Simple Baked Macaroni

Circle B Kitchen

Recipe courtesy of Michael Ruhlman 

What we have here is just a pan of down-home, simple comfort food goodness and a pretty simple meal to throw together for a family on a weeknight.  It makes enough for your entire neighborhood, so unless you’re planning on feeding a very large group, I would cut the recipe in half, which would nicely feed 4-6.  I made the full recipe, divided it into two pans and froze one for later (without cheese).  Also, don’t be tempted to mix some cheese in with the meat, sauce and macaroni; it totally changes the flavors and textures and just isn’t as good.  The cheese-y layer on top is where it’s at.

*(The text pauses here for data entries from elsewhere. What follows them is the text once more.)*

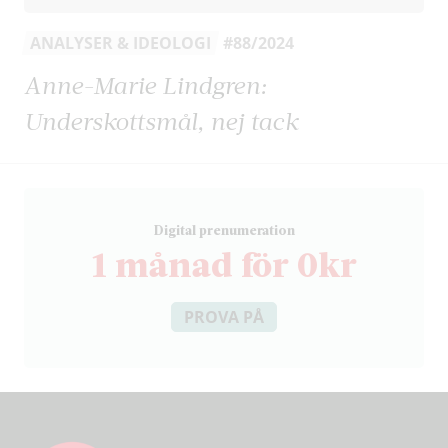
ANALYSER & IDEOLOGI
#88/2024
Anne-Marie Lindgren:
Underskottsmål, nej tack
D
igital prenumeration
1 månad för 0kr
PROVA PÅ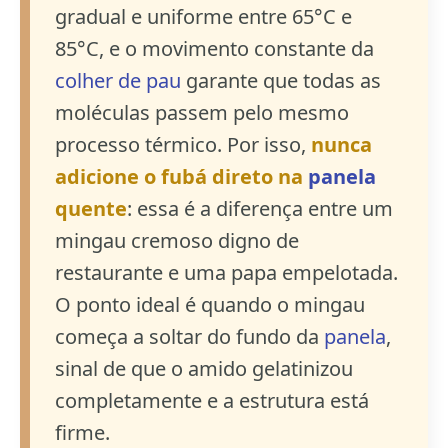
gradual e uniforme entre 65°C e
85°C, e o movimento constante da
colher de pau
garante que todas as
moléculas passem pelo mesmo
processo térmico. Por isso,
nunca
adicione o fubá direto na
panela
quente
: essa é a diferença entre um
mingau cremoso digno de
restaurante e uma papa empelotada.
O ponto ideal é quando o mingau
começa a soltar do fundo da
panela
,
sinal de que o amido gelatinizou
completamente e a estrutura está
firme.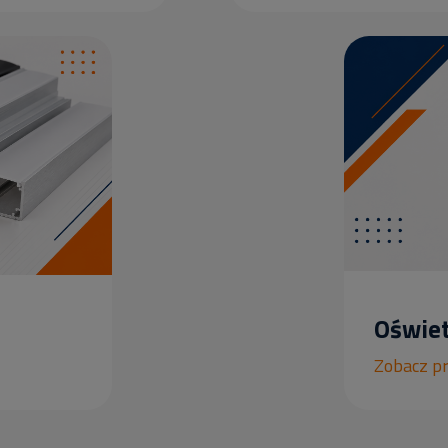
Oświet
Zobacz p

(I printed the recipe here exactly as Mr. Ruhlman published it and noted where he interjects his own comments as well as my comments on the recipe.) 

Ingredients:
1 large onion, diced
1 tablespoon canola oil
salt to taste
one 28-ounce can whole tomatoes, pureed in the can with a hand blender or in a blender
2 pounds lean ground beef (or ground turkey)
1 pound macaroni
1 cup each grated cheddar and mozzarella cheeses 

optional seasonings: black pepper, oregano, cumin, coriander, chopped garlic, hot smoked paprika, chilli powder—whatever you’re in the mood for (Ruhlman: I just used black pepper, garlic and a tablespoon of fish sauce, which gives it depth) (Me:  I used Circle B House Seasoning and crushed red pepper). 

Sweat the onions in the oil with a three-fingered pinch of salt.  Add the beef (or turkey) and cook it, breaking it up as you do. (Ruhlman: Because my beef was very fatty, I cooked it separately and added it to the pot along with the tomatoes. Also an option, but uses an extra pan.)  Add another three-fingered pinch of salt or two, along with any dry seasonings you want.  Add the tomatoes and any fresh seasonings you may be using, bring to a simmer, then reduce the heat to low, cover the pan and simmer for an hour (or until your macaroni is cooked).

Cook the macaroni in boiling water till it’s half done.  Drain it and add it to the tomatoes.  (Ruhlman: I wanted this to stretch into two meals, so I used the whole box, but if you want your dish to be very tomato-y and beefy, you might want to add only half the macaroni).  Stir it into the sauce.  Taste it.  Add more salt and other seasonings as needed, and cover.  When it’s cooled and the pasta has absorbed the tomato juices, transfer it to a large baking dish and cover it with foil.  It can sit out for several hours like this, be refrigerated for up to two days, or frozen a few weeks.

Bake it in a 400 degree oven till it’s piping hot (about 45 minutes if it’s cold to room temperature).  Just before you’re ready to eat, remove the foil, cover macaroni with the cheese and broil till it looks beautiful.

Note from me:  When I reheated the leftovers, I stirred in a cup of marinara sauce.  The pasta will continue to absorb the sauce in the fridge or freezer, so the extra sauce helped to keep it from drying out when baking.